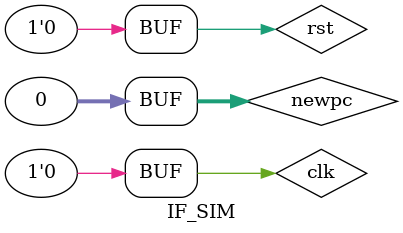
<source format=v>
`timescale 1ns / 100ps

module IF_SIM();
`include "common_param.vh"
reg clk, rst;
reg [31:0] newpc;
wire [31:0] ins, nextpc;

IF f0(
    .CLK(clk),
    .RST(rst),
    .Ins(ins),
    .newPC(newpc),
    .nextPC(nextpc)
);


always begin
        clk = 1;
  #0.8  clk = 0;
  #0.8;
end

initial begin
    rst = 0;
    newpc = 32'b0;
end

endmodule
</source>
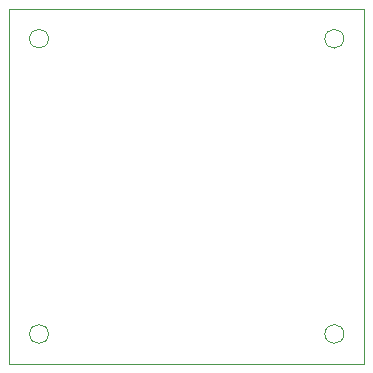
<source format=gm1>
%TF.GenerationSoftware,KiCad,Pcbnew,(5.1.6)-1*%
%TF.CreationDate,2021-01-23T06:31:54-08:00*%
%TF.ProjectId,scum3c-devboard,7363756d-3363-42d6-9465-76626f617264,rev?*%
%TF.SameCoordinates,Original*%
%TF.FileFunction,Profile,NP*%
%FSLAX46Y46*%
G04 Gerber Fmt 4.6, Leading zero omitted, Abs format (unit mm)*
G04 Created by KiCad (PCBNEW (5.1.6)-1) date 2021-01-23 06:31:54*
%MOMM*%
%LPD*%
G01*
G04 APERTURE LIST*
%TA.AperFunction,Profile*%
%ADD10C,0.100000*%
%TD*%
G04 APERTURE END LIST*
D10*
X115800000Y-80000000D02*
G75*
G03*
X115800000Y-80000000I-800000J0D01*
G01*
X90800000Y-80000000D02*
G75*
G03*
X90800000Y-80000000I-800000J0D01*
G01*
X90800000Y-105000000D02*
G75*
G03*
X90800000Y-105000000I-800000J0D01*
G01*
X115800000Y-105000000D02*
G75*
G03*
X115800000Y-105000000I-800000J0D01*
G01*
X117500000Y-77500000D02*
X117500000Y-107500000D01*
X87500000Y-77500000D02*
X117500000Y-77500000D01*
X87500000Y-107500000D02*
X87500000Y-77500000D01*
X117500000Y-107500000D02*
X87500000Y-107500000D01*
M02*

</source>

--

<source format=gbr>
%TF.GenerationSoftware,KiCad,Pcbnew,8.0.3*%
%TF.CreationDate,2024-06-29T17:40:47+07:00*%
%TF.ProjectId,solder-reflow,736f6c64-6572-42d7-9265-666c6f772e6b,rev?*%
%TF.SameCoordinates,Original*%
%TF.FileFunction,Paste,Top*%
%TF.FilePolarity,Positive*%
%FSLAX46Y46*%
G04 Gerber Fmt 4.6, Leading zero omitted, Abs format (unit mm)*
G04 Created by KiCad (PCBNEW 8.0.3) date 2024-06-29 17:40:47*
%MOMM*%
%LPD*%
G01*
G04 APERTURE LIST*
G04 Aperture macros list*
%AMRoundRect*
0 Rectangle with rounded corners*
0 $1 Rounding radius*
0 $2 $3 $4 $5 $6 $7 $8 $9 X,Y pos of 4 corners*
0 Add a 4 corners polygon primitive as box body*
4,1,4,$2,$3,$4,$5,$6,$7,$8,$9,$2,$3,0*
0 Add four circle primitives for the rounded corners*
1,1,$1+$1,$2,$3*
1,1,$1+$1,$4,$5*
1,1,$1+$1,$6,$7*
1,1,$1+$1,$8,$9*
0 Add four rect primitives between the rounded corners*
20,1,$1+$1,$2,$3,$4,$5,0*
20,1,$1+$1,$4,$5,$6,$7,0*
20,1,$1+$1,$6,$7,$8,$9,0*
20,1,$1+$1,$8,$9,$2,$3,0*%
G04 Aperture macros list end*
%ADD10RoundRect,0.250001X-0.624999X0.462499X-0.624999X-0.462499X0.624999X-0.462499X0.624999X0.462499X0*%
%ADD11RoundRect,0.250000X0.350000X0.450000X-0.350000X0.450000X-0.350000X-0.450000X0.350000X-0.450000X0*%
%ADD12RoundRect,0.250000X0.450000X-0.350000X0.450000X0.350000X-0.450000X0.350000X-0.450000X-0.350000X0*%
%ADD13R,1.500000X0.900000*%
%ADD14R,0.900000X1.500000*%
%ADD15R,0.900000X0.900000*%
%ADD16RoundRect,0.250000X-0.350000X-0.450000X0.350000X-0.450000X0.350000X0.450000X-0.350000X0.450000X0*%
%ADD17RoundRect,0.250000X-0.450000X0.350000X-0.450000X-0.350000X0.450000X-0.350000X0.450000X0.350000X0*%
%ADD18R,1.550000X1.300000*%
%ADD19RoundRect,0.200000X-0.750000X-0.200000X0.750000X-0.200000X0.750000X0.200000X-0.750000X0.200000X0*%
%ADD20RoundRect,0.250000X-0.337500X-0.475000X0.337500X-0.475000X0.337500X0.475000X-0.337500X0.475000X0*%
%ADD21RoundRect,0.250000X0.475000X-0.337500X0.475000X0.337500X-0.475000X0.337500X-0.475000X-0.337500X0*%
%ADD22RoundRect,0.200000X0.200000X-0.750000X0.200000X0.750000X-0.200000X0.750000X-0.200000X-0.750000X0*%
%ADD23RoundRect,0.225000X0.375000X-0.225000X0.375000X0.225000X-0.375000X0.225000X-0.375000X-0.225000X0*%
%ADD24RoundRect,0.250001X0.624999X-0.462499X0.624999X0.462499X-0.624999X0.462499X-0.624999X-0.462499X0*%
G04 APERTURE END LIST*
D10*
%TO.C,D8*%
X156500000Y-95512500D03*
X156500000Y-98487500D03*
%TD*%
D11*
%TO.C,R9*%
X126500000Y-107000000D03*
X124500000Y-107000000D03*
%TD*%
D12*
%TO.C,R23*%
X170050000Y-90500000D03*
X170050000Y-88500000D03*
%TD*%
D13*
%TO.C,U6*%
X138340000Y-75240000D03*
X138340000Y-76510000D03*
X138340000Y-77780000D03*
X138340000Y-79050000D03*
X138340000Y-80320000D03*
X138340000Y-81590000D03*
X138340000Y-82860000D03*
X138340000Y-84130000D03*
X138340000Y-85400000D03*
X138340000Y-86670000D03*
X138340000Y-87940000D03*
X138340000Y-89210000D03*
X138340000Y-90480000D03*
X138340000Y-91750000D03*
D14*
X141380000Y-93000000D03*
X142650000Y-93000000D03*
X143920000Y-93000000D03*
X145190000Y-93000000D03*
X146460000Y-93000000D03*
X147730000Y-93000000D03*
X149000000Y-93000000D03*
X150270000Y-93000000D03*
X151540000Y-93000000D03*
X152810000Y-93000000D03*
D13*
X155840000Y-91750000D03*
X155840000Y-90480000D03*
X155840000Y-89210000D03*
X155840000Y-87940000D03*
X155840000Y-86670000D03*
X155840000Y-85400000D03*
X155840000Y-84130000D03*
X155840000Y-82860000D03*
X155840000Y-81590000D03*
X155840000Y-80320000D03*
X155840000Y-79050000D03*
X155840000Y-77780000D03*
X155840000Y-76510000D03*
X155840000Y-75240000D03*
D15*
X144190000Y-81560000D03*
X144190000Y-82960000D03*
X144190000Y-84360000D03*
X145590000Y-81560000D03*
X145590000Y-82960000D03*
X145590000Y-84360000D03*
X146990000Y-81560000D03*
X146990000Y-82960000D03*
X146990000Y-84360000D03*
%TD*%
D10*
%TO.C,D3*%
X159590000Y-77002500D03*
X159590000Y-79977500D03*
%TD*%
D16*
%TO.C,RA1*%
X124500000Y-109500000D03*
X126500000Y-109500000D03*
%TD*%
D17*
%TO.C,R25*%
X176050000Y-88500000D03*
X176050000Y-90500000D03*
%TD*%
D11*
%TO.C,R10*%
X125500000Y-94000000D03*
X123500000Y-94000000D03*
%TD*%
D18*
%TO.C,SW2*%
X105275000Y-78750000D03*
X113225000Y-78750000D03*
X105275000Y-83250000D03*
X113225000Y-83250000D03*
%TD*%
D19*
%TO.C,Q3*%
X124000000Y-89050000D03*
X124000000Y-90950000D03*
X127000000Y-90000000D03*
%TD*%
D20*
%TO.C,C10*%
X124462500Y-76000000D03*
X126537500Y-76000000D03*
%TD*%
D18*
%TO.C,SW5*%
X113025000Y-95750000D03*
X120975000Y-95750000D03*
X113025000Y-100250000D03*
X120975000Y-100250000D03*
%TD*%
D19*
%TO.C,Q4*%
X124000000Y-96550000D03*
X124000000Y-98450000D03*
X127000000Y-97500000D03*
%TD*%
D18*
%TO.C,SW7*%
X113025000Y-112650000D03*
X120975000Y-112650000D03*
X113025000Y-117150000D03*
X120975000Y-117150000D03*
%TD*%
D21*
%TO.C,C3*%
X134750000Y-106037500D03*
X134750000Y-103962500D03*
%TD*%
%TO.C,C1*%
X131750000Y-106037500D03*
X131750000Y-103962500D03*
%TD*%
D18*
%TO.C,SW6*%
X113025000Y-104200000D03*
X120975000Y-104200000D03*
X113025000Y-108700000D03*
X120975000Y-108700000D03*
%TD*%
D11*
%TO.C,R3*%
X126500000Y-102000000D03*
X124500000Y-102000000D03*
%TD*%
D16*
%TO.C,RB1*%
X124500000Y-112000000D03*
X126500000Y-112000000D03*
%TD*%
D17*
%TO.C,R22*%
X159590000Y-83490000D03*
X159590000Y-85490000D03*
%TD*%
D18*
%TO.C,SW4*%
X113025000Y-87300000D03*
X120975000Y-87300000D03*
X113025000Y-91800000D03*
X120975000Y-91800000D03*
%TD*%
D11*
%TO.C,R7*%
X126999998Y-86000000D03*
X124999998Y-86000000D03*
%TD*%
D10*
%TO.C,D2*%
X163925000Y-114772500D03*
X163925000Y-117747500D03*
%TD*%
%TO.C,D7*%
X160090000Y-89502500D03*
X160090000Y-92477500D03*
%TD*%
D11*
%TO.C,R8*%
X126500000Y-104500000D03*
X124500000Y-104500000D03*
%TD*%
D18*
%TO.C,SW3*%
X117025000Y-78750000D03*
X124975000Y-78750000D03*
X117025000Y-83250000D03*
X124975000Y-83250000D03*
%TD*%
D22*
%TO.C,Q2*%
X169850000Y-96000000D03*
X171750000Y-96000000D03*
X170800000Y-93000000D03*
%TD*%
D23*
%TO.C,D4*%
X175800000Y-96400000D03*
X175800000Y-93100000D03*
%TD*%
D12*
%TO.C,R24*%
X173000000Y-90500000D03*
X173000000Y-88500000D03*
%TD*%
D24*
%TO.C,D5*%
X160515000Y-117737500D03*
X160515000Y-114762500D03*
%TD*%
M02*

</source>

→ Request
Whenever a line above includes the string "FileFunction", copy it.

→ Task result
%TF.FileFunction,Profile,NP*%
%TF.FileFunction,Paste,Top*%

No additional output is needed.